Montana film festival highlights Spokane angler in effort to conserve steelhead
A Spokane woman and angler is featured in the Montana Fishing Film Festival.
Heather Hodson, the founder of United Women on the Fly, is featured in “B-Roll,” a short film about declining steelhead numbers and efforts to conserve those fish.
“The whole thing is if we don’t continue to conserve or actually do something then at the end of the day everything will be b-roll,” Hodson said. “None of that is going to exist.”
The film is part of the Montana Fishing Film Festival, which opened in Missoula Saturday. The films will play Wednesday at the Garland Theater in Spokane (see sidebar).
The film is a “microcosm of what I’m trying to do,” festival founder and organizer Matt Devlin said.
“Three main characters,” he said. “A white guy from Montana and a Black man from Tacoma and woman from Spokane.”
In the decade that Devlin has run the film festival, highlighting diverse groups and individuals who fish has been a main goal. That’s a big reason why Hodson agreed to join, she said.
She founded United Women on the Fly in 2015 with the goal of making women feel more comfortable and seen in a sport viewed as masculine. Since then, she said she hasn’t seen much change in how the fly fishing industry depicts women.
“As far as films go, I attribute it to a lot of things. Manufacturers. The film makers. Everybody. They’re just not investing in women,” she said. “But Matt, on the other hand … as a film maker and also as a film festival owner, he actually cares. He’s actually making it a point to bring all people that don’t look like the norm on to his screen.”
While the film certainly has a social message, it also carries a conservation warning. Steelhead numbers have plummeted with steelhead and salmon populations struggling due to a combination of ocean conditions, climate change and dams.

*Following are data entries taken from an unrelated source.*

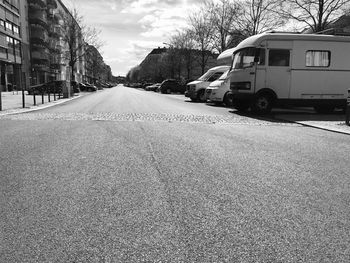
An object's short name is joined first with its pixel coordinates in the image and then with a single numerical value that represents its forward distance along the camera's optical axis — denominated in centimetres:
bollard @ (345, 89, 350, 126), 1148
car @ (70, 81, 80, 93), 4244
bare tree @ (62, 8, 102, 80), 5366
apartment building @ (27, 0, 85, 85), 6297
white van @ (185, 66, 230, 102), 2362
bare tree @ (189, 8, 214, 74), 4575
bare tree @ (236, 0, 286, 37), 3325
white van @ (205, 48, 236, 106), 1971
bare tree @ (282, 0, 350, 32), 2478
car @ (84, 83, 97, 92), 5803
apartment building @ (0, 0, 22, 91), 4688
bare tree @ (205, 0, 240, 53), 3925
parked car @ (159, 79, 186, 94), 4656
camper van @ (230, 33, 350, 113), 1485
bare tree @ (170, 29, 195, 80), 5292
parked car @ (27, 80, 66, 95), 3844
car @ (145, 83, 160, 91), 6108
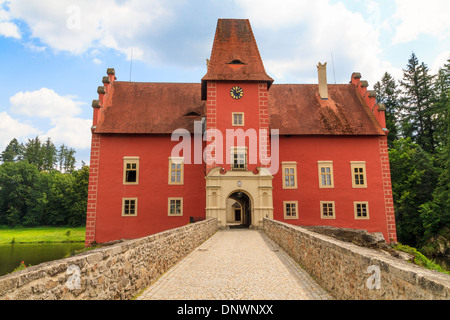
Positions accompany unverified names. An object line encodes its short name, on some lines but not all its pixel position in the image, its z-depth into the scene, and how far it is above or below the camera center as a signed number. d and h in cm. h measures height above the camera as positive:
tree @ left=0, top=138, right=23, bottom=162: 7094 +1095
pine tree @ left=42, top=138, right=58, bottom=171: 7406 +1029
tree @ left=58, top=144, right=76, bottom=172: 8200 +1102
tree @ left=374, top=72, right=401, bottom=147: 3762 +1277
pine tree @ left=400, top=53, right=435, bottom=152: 3522 +1082
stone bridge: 337 -127
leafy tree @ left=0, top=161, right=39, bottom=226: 5381 +204
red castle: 2166 +284
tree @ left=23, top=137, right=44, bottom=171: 7131 +1095
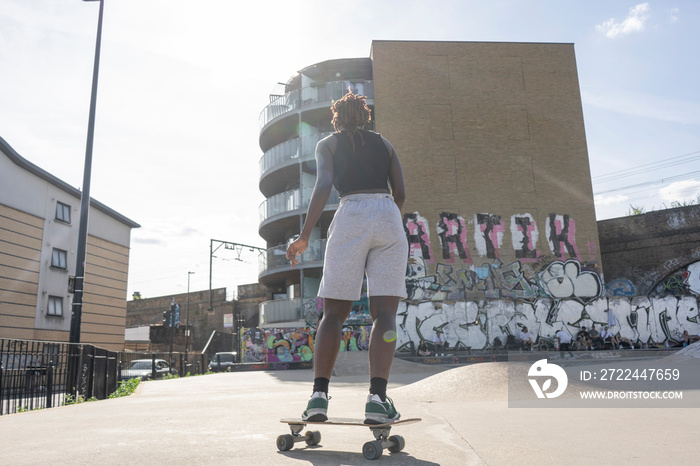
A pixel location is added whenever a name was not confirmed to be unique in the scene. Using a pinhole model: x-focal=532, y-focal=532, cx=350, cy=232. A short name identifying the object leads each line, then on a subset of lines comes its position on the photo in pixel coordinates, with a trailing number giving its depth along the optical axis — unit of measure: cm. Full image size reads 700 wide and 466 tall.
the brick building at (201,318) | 4181
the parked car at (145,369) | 2275
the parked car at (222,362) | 2578
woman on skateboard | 287
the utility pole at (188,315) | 4585
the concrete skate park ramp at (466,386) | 566
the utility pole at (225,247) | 3725
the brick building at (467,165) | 2759
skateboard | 237
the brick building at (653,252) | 2753
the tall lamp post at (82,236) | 966
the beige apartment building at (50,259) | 2158
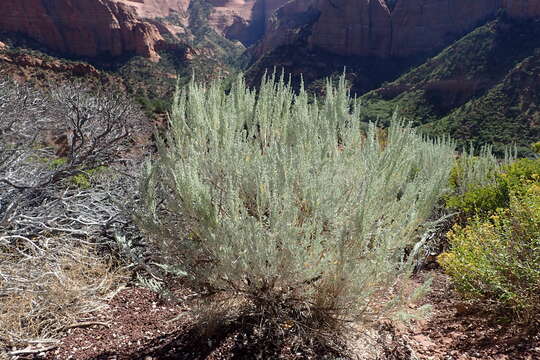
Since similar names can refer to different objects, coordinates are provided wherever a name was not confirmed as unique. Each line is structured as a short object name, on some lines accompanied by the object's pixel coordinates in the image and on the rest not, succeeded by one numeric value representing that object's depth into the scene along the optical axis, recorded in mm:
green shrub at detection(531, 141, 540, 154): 8852
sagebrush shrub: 2268
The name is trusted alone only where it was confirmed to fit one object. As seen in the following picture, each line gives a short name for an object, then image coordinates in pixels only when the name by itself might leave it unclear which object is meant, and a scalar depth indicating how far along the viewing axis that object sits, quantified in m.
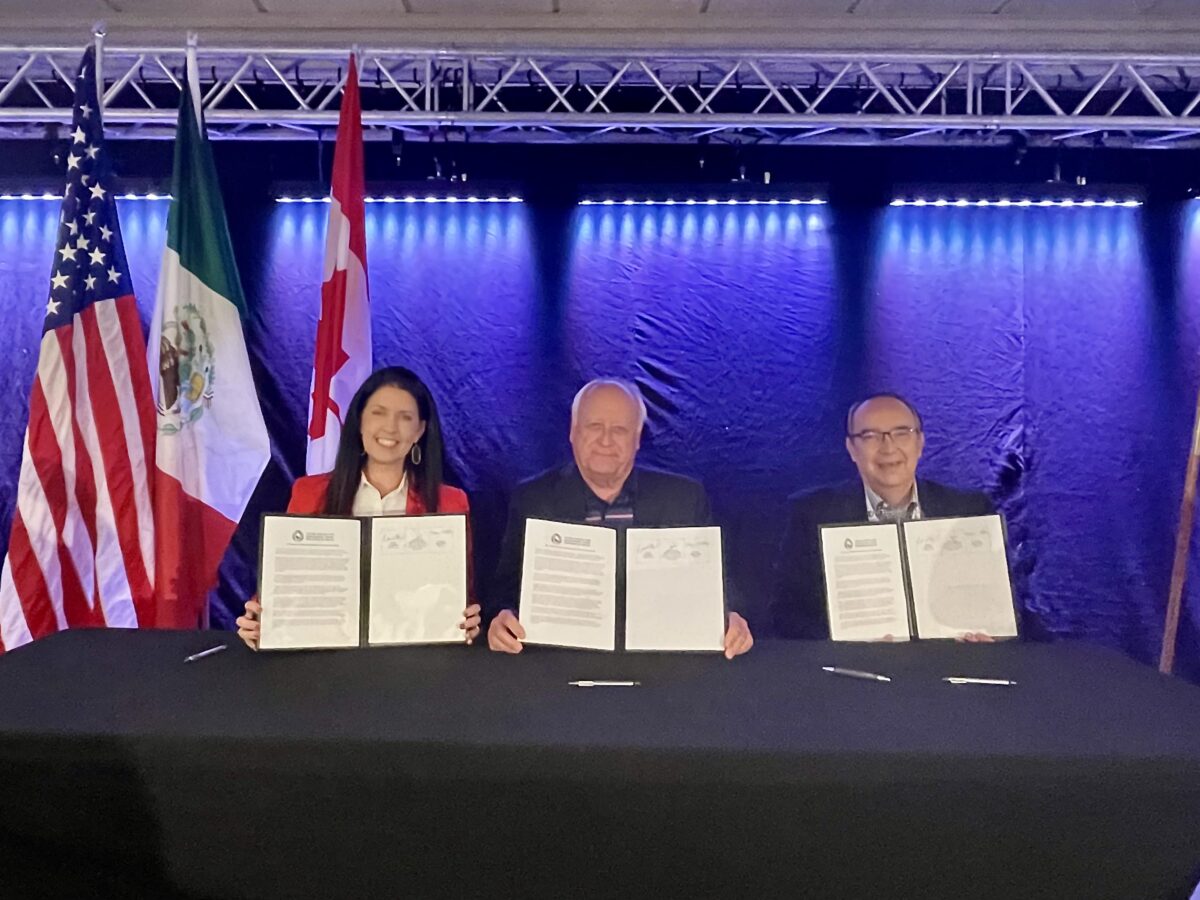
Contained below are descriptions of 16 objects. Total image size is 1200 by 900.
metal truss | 3.23
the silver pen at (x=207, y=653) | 1.70
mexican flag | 2.86
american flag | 2.76
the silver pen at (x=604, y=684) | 1.54
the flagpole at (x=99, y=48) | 2.88
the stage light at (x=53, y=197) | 3.89
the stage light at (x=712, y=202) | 3.88
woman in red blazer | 2.31
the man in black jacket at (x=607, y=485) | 2.53
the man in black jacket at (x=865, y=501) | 2.47
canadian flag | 3.04
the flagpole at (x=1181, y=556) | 3.21
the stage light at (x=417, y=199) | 3.89
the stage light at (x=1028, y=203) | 3.87
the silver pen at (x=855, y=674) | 1.60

In “B-Roll,” Hodson talks about how steelhead used to travel to the Spokane River.
“For us pre-dam, we were the No. 1 place where all the (native) people would come to fish and feed their families and their tribes,” she said.
That all changed with the construction of a number of dams without fish passage.
But “B-Roll” isn’t a simple conservation dirge, mourning the possible loss of a species. Instead, it offers, Devlin said, “a different approach to a steelhead conservation film. It’s about a two-handed fishing technique called spey fishing.”
Spey fishing, or casting, is a two-handed fishing technique developed specifically for steelhead and salmon. It’s a technique that some are using for other, smaller trout such as Spokane’s native redbands. Unlike a single-hand rod, like most fly rods, Hodson said a spey cast is “very dynamic” and you’re “using the water in front of you. You’re fully connected with most of the cast.
“It’s probably easier for a beginner to learn this type of fishing than it is for a single-hand fly fishing.”
But how does that help conserve steelhead?
Hodson and Devlin hope that by highlighting a casting technique originally developed for the ocean-going fish they will raise interest and awareness in the plight of steelhead.
“I hope that it sparks some interest in the technique,” Hodson said. “Because anybody can do this technique. I hope people see that and learn more about the history and especially fishing for steelhead.”
Or as she says in the film, with each cast you can “actually can feel it. You can feel the history.”